Ups and Downs ...
Editorial
Recycling's making a buzz around the province (and around the continent, for that matter). And it's not a happy buzz. It's an angry, frustrated one. And the swarm is hovering over all those stockpiled bales of cardboard.
Yes, recycling markets suck. They're the worst they've been for more than a decade (maybe two). Recycling does tend to track with the general state of the economy, which, in much of North America (except maybe here) isn't doing so hot either.
Recycling, like grain, is tied to the world economy. Decisions made in Shanghai affect the price of cardboard in Punnichy. That's just the way it is. We can try to help with collectives and businesses that create local demand (and SWRC does support the co-operative marketing of recyclables, by the way), but the reality is that global market cycles will always influence our situation.
This doesn't mean we should abandon recycling and start calling for other ways to deal with our waste resources. We don't need to be developing expensive plans to bury or recover the energy from cardboard. Don't start creating permanent solutions for temporary problems.
Take a walk down memory lane with me.
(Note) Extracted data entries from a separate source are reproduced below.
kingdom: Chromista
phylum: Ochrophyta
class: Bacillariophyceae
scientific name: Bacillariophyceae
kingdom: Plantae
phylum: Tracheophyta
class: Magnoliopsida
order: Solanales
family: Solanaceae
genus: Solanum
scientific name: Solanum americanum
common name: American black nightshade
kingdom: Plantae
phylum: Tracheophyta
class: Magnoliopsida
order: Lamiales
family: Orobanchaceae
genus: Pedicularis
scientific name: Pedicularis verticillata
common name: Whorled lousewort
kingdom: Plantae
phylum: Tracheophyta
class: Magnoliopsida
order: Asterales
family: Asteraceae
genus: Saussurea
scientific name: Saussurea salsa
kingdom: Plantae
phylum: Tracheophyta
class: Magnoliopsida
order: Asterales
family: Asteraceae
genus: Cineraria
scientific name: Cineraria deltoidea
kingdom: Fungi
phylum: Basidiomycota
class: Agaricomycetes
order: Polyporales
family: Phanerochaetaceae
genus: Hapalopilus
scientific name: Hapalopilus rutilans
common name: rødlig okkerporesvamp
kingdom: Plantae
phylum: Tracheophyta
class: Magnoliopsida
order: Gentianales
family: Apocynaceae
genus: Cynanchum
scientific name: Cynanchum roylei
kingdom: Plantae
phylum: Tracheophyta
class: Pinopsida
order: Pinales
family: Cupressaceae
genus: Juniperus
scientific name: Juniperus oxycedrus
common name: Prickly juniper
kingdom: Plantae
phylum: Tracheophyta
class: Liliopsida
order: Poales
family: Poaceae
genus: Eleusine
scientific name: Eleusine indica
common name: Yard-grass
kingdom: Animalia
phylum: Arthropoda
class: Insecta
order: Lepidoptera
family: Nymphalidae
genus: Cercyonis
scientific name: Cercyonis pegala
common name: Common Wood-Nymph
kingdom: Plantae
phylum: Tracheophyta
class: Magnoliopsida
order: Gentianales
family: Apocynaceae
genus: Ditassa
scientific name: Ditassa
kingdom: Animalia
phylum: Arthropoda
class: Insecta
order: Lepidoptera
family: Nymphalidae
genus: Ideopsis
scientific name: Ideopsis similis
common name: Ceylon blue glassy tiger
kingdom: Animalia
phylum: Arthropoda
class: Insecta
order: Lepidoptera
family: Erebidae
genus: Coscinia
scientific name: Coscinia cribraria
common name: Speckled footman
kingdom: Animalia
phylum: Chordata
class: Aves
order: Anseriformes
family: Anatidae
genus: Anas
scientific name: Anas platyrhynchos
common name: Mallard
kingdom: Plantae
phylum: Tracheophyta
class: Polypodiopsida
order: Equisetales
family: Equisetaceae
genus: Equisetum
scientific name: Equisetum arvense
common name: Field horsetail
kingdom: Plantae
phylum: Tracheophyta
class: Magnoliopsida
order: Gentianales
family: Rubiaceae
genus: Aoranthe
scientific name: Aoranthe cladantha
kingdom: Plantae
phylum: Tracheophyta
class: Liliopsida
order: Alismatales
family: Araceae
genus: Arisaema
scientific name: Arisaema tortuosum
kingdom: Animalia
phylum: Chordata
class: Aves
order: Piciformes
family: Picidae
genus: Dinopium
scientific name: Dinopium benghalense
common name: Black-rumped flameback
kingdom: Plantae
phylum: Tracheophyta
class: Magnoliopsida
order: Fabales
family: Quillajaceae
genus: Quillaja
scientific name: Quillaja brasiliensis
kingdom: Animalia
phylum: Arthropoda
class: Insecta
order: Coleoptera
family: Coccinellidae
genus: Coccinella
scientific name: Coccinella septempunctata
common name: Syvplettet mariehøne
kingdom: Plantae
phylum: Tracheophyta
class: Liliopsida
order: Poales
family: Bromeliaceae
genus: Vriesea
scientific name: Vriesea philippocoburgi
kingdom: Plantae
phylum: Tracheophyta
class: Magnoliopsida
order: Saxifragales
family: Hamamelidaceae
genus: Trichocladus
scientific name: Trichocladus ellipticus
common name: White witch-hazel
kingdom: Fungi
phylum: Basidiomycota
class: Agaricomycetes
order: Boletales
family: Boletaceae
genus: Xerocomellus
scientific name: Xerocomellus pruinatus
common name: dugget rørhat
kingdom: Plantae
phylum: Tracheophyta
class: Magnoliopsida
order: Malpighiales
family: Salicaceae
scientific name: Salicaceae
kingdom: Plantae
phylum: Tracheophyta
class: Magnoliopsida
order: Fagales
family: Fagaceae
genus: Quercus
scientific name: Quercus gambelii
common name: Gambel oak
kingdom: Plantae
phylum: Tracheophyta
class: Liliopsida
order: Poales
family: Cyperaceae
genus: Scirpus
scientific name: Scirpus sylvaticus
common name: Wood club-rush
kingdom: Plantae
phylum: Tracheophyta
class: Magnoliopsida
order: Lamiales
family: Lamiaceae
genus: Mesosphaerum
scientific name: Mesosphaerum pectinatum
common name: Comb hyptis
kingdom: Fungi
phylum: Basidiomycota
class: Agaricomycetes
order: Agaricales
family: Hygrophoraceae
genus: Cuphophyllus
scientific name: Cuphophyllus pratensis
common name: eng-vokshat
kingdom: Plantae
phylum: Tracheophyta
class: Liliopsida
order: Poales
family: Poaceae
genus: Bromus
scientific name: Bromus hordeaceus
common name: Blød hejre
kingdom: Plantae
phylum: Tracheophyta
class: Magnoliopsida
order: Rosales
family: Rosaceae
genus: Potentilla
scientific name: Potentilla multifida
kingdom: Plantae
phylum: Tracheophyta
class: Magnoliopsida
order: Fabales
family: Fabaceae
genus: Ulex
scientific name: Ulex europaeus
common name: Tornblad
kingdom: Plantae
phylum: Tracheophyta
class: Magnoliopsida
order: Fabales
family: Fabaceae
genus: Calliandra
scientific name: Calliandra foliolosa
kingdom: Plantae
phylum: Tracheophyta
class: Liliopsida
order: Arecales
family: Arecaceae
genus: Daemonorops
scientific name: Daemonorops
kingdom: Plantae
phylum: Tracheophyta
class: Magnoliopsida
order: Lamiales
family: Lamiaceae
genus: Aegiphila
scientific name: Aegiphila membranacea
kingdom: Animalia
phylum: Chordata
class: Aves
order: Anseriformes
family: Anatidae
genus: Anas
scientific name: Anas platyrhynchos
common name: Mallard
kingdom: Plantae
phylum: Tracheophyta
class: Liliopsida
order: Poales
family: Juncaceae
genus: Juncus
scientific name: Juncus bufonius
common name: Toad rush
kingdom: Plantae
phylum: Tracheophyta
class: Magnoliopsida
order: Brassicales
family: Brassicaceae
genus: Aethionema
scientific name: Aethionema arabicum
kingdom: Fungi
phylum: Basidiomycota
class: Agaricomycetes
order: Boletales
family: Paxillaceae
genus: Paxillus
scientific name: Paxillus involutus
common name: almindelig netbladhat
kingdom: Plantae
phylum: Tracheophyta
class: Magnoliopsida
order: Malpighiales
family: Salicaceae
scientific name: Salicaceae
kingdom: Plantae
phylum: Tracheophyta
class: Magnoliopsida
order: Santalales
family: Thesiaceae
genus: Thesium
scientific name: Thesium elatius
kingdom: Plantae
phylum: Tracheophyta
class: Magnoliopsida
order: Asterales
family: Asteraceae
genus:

Back about fifteen years. Ah, the good ol' days. Recycling markets were amazing. Cardboard was selling for more than $200 / tonne. The price of high grade paper was so good that, for a while, you could actually make money by buying a tonne of new paper and selling it on the recycling market! There was incredible competition to get paper from consumers and businesses. Businesses were putting drop'off bins in front of other companies' bins and people were running around looting recycling bins and making money. Those were heady times.
Now, if you started a recycling business during that period, you likely didn't do your homework. Cycles, folks. And that was the top of one that we haven't seen since. The equivalent of a hundred year flood. The bad thing about cycles is that after you hit the top, they go back down.
And the good thing about cycles is that when you hit the bottom, you go back up.